Habitat was essentially one of the first MMOs in the industry’s history that was intended for release in 1986, and Morningstar and co-designer Randy Farmer even won a 2001 First Penguin Award at the Game Developers Choice Awards for this ambitious project. Even though it was made in partnership with Quantum Computer Services (which later became America Online) and licensed out after being shelved in the US, it was truly ahead of its time and a marvel, as Farmer explained in a recent interview.

“[Habitat was] a multi-participant online virtual environment. Each participant uses a home computer as an intelligent, interactive client, communicating via modem and telephone over a commercial packet-switching network to a centralized, mainframe host system. The client software provides the user interface, generating a real-time animated display of what is going on and translating input from the player into messages to the host. The host maintains the system’s world model enforcing the rules and keeping each player’s client informed about the constantly changing state of the universe” (Rignall, 2014).

The reason for its downfall was not that it didn’t function. The game was practically complete, but later on it was discovered that Habitat could not handle over 500 players at once who played the game for extended periods of time. Expanding this number meant more servers, which was hardly a feasible venture despite the game’s popularity. Nevertheless, it remains a remarkable feat and could be considered a hidden foundation to the MMO genre. Indeed, Lucasfilm Games had to consider player-on-player interaction and associated rules, which “required the developers to broach subjects never before considered in game design” that lie at the core of what MMO game design is still about today (Rignall, 2014; Smith, 2008, pp. 38-41).
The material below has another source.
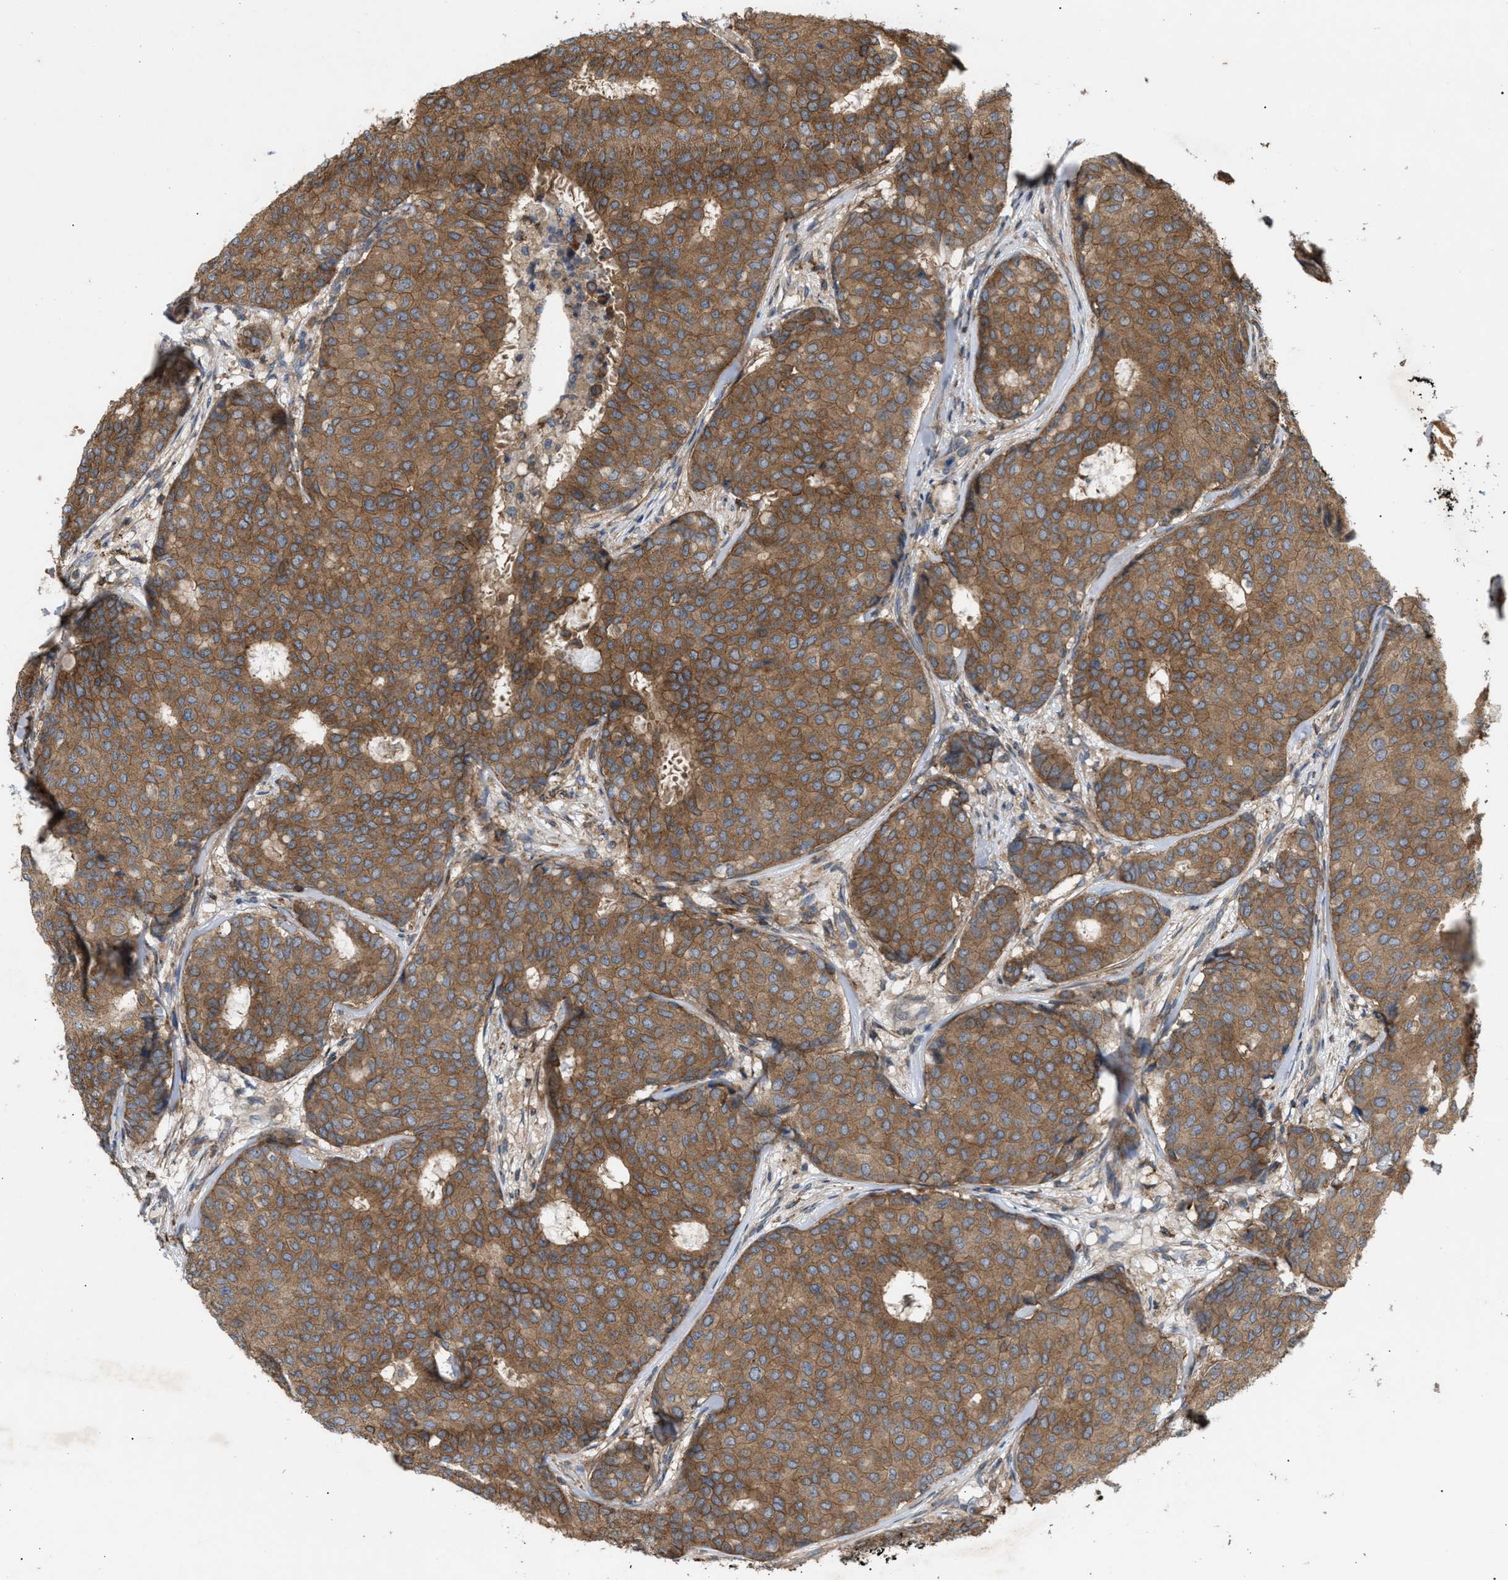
{"staining": {"intensity": "moderate", "quantity": ">75%", "location": "cytoplasmic/membranous"}, "tissue": "breast cancer", "cell_type": "Tumor cells", "image_type": "cancer", "snomed": [{"axis": "morphology", "description": "Duct carcinoma"}, {"axis": "topography", "description": "Breast"}], "caption": "Immunohistochemistry (IHC) (DAB) staining of breast cancer reveals moderate cytoplasmic/membranous protein positivity in about >75% of tumor cells. (Stains: DAB in brown, nuclei in blue, Microscopy: brightfield microscopy at high magnification).", "gene": "GCC1", "patient": {"sex": "female", "age": 75}}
Lastly, there must be a small mention made for iMUSE: an “Interactive MUsic Streaming Engine” developed by composer Michael Land during the early 1990s for Monkey Island 2: LeChuck’s Revenge. It integrated well with the SCUMM engine and its creator, Gilbert, calls it “…pure genius. I wish I could claim credit for it” (Smith, 2008, p. 65). The “genius” he alludes to lies in how iMUSE allows for seamless transition of musical tracks to match whatever is going on during gameplay, which was previously difficult to master considering how players can approach and encounter situations in endlessly different ways. Lucasfilm Games found it to be so incredibly innovative and useful that it patented iMUSE for the exclusive purposes of its own games. Up until the start of the 21st century, this decade or so was when the company ruled in the adventure genre, and since this engine gave the development teams the ability to create and organize music and sounds that naturally react and adapt to players’ actions, it is no surprise that general manager Kelly Flock considered it “probably the single most important technology that was developed [at Lucasfilm Games].”
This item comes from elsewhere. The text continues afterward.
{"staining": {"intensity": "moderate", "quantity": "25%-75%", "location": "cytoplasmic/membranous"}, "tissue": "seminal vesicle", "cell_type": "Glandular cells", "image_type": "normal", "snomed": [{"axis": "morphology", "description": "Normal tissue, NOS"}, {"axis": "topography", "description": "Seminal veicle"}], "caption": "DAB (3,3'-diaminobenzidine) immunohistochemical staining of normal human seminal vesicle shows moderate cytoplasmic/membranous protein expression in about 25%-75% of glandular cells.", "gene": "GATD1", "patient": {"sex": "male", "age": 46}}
In viewing all of these innovations together, it can be said that LucasArts not only had an undeniable impact on the adventure genre with SCUMM and iMUSE, but also on the advancement of graphics technology with the Genesis effect in Rescue on Fracalus! and the nascent work made to tap into the MMO genre with Habitat, several years before it became a distinct, possible reality in the 1990s. While these victories in game development are rarely discussed on their own, there is a wonder to find in how these accomplishments served as indirect yet powerful influences on the game industry since they were either ahead of their time in ways no one thought possible or paved the way for LucasArts to have a permanent mark on the adventure genre that is sure to endure.